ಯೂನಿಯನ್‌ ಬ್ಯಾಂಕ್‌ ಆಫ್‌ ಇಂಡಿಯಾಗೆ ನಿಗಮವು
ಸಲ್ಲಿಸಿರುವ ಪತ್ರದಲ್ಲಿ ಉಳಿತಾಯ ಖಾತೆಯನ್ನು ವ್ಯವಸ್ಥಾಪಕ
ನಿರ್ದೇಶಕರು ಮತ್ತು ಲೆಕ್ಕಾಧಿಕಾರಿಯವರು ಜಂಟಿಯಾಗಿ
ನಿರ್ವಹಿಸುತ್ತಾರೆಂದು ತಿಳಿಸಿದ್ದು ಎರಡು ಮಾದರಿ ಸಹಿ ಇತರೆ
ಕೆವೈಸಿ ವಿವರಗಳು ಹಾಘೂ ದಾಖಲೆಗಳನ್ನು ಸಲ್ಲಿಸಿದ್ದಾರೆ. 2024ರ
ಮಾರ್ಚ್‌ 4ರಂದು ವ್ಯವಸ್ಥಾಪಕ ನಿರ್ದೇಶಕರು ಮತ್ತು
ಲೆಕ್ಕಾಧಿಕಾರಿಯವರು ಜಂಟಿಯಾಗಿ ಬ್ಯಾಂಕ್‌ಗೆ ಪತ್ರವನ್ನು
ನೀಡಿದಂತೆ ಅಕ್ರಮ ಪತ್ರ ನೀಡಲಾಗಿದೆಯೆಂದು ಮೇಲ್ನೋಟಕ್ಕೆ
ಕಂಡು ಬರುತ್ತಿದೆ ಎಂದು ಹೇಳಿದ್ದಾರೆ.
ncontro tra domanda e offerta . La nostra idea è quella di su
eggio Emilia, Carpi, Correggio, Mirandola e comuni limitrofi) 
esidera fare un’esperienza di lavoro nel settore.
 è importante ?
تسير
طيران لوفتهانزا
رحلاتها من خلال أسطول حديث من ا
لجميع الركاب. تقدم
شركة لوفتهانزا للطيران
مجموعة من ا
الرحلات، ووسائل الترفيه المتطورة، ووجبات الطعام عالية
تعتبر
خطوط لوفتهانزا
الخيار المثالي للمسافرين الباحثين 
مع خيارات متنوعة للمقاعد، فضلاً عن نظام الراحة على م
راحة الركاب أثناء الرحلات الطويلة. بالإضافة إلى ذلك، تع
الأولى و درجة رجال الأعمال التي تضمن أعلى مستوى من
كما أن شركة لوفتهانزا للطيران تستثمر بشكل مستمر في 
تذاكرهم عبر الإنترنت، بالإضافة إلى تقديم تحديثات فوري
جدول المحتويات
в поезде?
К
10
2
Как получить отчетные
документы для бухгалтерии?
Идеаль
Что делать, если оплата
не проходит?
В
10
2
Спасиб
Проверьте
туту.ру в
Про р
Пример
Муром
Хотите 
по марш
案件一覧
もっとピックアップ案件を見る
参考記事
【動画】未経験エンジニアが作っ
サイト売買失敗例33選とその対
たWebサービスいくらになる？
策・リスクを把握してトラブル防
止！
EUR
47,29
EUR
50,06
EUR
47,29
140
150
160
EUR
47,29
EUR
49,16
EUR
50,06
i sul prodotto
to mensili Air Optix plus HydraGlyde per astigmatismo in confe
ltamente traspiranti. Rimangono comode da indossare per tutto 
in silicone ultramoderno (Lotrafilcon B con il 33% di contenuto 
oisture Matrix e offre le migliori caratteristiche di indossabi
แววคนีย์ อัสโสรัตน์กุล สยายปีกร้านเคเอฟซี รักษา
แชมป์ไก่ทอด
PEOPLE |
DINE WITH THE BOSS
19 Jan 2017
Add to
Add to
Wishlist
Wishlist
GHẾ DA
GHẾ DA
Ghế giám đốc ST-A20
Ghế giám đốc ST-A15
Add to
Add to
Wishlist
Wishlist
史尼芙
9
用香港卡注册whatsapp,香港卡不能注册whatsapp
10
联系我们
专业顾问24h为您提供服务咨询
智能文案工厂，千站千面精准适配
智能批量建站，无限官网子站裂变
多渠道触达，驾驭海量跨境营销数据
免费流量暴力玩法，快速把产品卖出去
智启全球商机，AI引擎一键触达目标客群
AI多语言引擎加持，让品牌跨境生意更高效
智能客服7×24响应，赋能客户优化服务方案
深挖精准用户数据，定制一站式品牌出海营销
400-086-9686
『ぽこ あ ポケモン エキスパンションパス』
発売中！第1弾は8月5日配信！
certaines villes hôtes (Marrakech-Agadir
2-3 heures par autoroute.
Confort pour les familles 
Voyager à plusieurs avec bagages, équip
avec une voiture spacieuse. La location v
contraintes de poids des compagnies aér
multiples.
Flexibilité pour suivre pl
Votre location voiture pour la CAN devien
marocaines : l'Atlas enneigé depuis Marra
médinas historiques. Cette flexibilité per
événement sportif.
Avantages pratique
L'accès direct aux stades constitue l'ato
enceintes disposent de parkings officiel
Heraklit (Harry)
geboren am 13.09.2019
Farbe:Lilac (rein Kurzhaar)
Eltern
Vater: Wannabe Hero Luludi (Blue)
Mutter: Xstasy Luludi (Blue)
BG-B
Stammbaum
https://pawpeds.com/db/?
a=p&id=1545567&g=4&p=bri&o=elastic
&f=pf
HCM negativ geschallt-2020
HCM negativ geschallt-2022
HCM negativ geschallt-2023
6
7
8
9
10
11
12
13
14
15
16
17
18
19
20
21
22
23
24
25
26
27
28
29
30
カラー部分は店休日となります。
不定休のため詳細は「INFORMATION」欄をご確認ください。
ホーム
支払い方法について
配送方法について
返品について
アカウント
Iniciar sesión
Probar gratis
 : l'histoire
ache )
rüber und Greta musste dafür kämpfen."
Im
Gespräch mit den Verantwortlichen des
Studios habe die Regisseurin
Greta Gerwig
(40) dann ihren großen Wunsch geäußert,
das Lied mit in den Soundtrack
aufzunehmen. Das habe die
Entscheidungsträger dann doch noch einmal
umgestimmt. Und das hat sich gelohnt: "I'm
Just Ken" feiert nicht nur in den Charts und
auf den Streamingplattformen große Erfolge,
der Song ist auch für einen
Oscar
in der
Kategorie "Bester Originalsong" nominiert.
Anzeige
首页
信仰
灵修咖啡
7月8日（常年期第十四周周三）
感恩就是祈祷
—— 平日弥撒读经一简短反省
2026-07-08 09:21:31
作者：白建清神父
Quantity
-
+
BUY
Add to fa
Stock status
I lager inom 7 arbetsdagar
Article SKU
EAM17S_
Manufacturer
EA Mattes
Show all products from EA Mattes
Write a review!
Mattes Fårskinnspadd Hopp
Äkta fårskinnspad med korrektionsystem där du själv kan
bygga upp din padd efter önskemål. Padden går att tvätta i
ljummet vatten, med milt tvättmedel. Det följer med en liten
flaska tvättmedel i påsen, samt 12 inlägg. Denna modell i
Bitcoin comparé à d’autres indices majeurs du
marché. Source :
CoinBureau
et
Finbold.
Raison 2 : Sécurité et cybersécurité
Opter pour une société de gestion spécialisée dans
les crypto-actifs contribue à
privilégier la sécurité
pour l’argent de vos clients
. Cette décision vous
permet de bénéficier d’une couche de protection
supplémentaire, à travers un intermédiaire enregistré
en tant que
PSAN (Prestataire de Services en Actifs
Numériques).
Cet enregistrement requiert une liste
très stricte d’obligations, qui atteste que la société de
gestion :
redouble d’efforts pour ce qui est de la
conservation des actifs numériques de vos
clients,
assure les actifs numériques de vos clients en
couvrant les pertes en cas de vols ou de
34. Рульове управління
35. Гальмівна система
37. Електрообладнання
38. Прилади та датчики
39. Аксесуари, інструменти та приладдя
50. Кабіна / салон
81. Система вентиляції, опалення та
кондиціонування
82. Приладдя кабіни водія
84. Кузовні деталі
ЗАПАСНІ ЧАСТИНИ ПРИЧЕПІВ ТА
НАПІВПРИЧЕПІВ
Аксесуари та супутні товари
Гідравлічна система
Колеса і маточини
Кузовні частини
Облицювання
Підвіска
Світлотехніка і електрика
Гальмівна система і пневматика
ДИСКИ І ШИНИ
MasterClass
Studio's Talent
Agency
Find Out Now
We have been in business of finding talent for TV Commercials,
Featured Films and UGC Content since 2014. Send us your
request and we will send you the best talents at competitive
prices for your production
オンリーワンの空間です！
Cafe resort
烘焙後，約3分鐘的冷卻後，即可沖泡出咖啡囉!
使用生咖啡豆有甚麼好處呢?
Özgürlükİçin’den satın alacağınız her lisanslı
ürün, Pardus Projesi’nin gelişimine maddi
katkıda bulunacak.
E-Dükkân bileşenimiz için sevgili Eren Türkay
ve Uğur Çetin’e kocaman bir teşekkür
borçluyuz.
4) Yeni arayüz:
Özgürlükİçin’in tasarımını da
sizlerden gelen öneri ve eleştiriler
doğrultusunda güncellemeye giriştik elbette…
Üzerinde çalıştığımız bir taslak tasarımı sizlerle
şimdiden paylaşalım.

### What this task involves
How many lines in the material above contain the string "avec"? Reply with the number alone.

### Answer to this exercise
2